Blink Finance combines blockchain technology and stablecoins for instant fund transfers with PEPPOL Network–based e-invoices for automated verification and credit scoring. This hybrid approach enables near-instant loan approvals for customers facing cash flow challenges.

Small and medium-sized businesses and freelancers often wait 3–5 days for banks or traditional institutions to process invoice financing requests. Blink Finance cuts that time down to minutes, removing unnecessary paperwork, manual review steps, and delays providing a faster, transparent, and borderless financing experience.

Who is your target customer?

Our target customers are small and medium-sized business owners and freelancers who issue invoices and often face delayed payments, creating short-term cash flow gaps. These users typically operate in industries such as IT services, logistics, marketing, creative work, and import/export. Sectors with high invoice volumes and long payment cycles.

The idea for Blink Finance came from a real-life experience: a friend asked me a couple of months ago to send him crypto so he could cover urgent expenses while waiting for his invoice financing to be approved. I helped him out, and later did the same a few more times, lending small amounts (up to around 10k).

That experience validated the need for faster access to liquidity and inspired me to research existing invoice financing solutions and explore how blockchain and stablecoins could make the process instant, transparent, and more accessible.

Who are your closest competitors and how are you different?

There are several types of competitors on the market, but almost all of them fall into one of two extremes, either too traditional, similar to banks and their slow processes, or too experimental, like InvoiceMate, Huma (which has since pivoted), and Request Network, which use NFT-based invoices that feel overly abstract and intimidating for regular users such as small business owners and freelancers.

Blink Finance takes a different approach. We don’t use blockchain as a marketing gimmick or just to attract investors, we use it because it solves a real problem, enhances the user experience, and genuinely makes our product better compared to competitors, thanks to how it’s integrated rather than being forced in.
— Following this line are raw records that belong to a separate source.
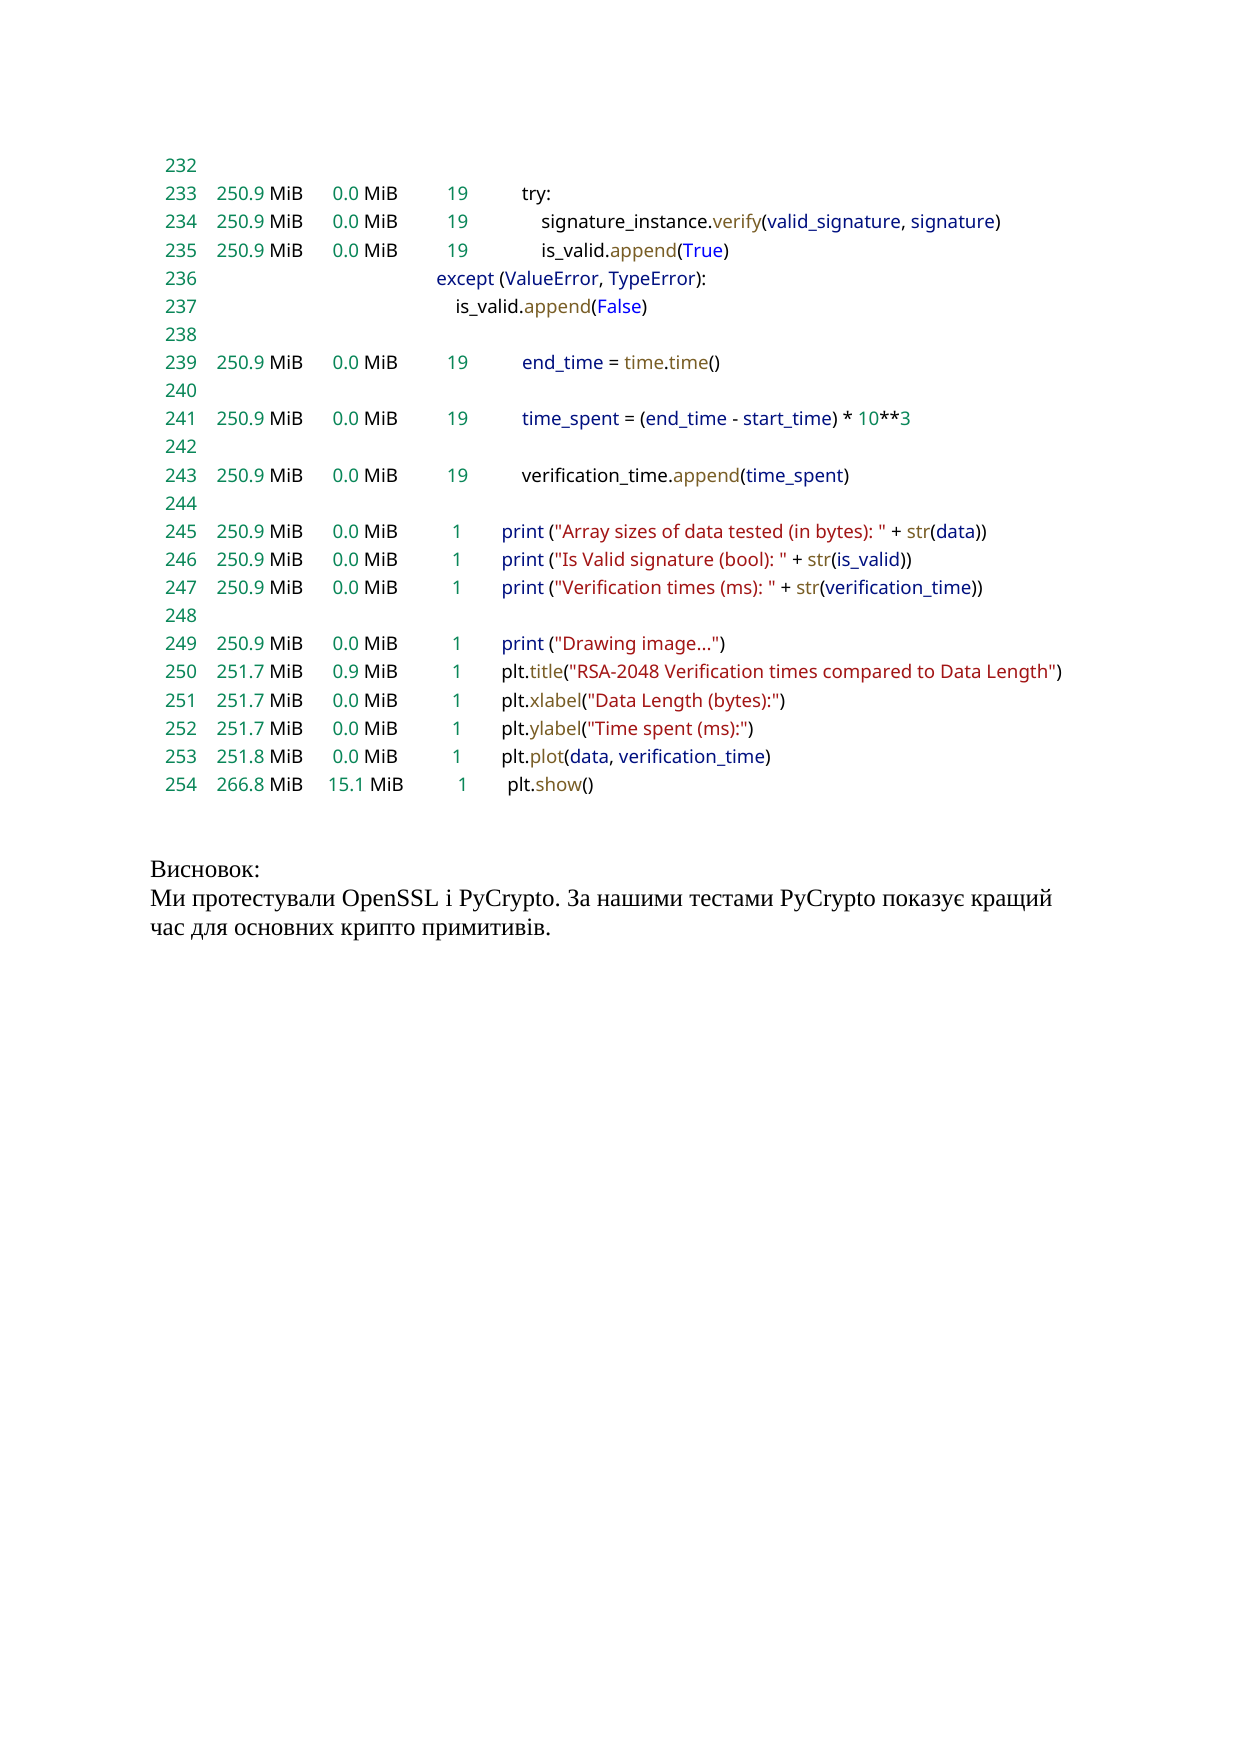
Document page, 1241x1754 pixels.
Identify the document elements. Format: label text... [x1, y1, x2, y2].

text 243 250.9 MiB 0.0 MiB 19 verification_time.append(time_spent) [150, 459, 1090, 487]
text 240 [150, 375, 1090, 403]
text 252 251.7 MiB 0.0 MiB 1 plt.ylabel("Time spent (ms):") [150, 712, 1090, 741]
text 248 [150, 600, 1090, 628]
text 236 except (ValueError, TypeError): [150, 262, 1090, 291]
text 249 250.9 MiB 0.0 MiB 1 print ("Drawing image...") [150, 628, 1090, 656]
text Ми протестували OpenSSL і PyCrypto. За нашими тестами PyCrypto показує кращий час для основних крипто примитивів. [150, 883, 1090, 941]
text 250 251.7 MiB 0.9 MiB 1 plt.title("RSA-2048 Verification times compared to Data Length") [150, 656, 1090, 684]
text 254 266.8 MiB 15.1 MiB 1 plt.show() [150, 769, 1090, 797]
text 233 250.9 MiB 0.0 MiB 19 try: [150, 178, 1090, 206]
text 247 250.9 MiB 0.0 MiB 1 print ("Verification times (ms): " + str(verification_time)) [150, 572, 1090, 600]
text 232 [150, 150, 1090, 178]
text 238 [150, 319, 1090, 347]
text 245 250.9 MiB 0.0 MiB 1 print ("Array sizes of data tested (in bytes): " + str(data)) [150, 516, 1090, 544]
text 246 250.9 MiB 0.0 MiB 1 print ("Is Valid signature (bool): " + str(is_valid)) [150, 544, 1090, 572]
text 251 251.7 MiB 0.0 MiB 1 plt.xlabel("Data Length (bytes):") [150, 684, 1090, 712]
text 234 250.9 MiB 0.0 MiB 19 signature_instance.verify(valid_signature, signature) [150, 206, 1090, 234]
text 241 250.9 MiB 0.0 MiB 19 time_spent = (end_time - start_time) * 10**3 [150, 403, 1090, 431]
text 244 [150, 487, 1090, 516]
text 237 is_valid.append(False) [150, 291, 1090, 319]
text 242 [150, 431, 1090, 459]
text 235 250.9 MiB 0.0 MiB 19 is_valid.append(True) [150, 234, 1090, 262]
text Висновок: [150, 854, 1090, 883]
text 253 251.8 MiB 0.0 MiB 1 plt.plot(data, verification_time) [150, 741, 1090, 769]
text 239 250.9 MiB 0.0 MiB 19 end_time = time.time() [150, 347, 1090, 375]
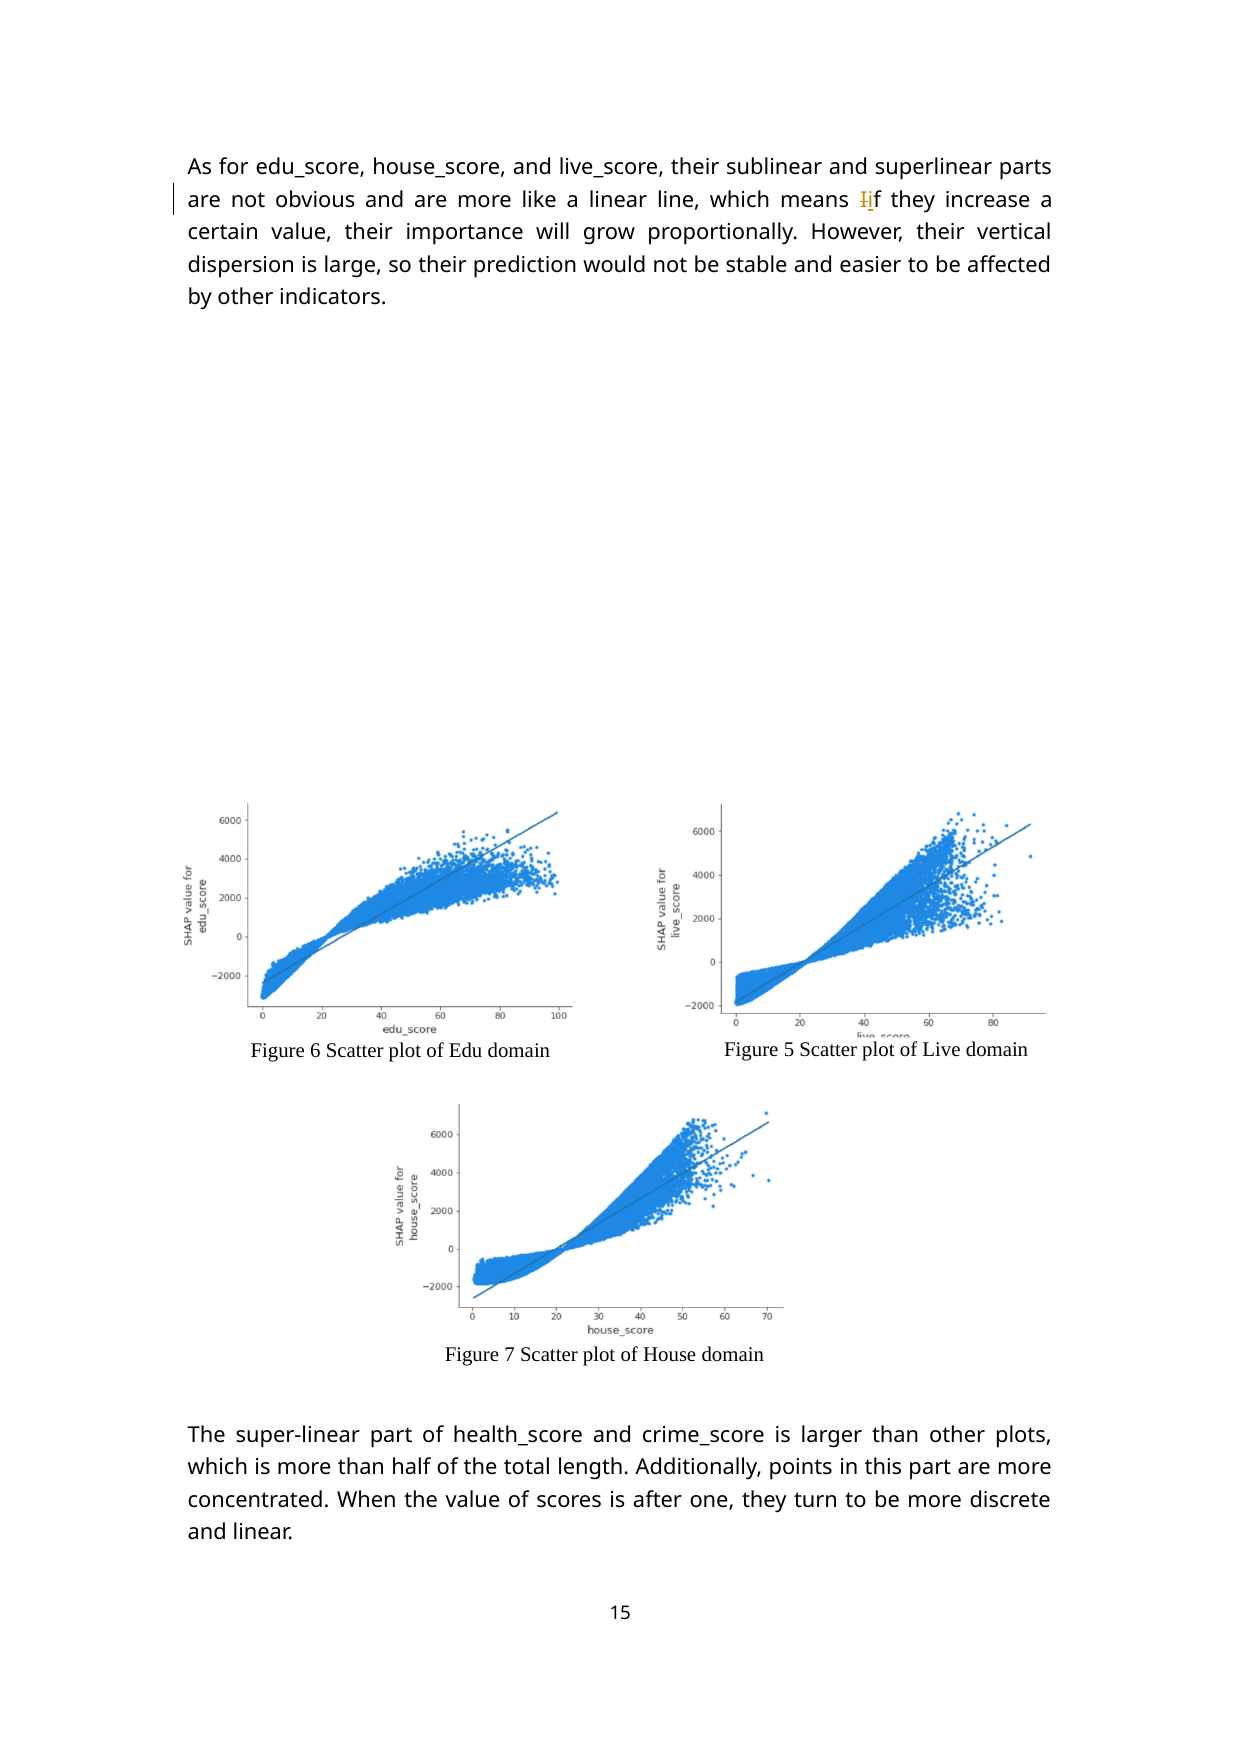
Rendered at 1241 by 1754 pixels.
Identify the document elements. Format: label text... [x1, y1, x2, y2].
We combine this with the use of the PEPPOL network and electronic invoicing systems, which have proven highly effective in practice, so much so that countries like Singapore, Japan, and the UAE have adopted them following the European Union’s lead. PEPPOL prevents fake invoices and allows us to quickly access verified data and perform accurate risk assessments.

What is your distribution strategy and why?

Our distribution strategy is community-driven and partnership-based. We plan to reach users through existing web3 ecosystems, primarily via Base and Farcaster communities, where early adopters of crypto-native financial tools are already active.

The Mini App format allows for frictionless onboarding directly inside Base App and Farcaster, so users can discover and use Blink Finance without leaving the platforms they already trust. This native integration dramatically lowers the barrier to trying our product.

Beyond that, we’ll expand through partnerships with accounting platforms, invoicing software providers, and PEPPOL access points, enabling users to access financing right from the tools they already use for invoicing.

Another important focus is partnering with supermarkets, through which we can onboard hundreds of potential customers in a very short time, small suppliers and service providers that already depend on consistent cash flow and invoice-based payments. That can fall into direct sales and maybe even paid acquisition category.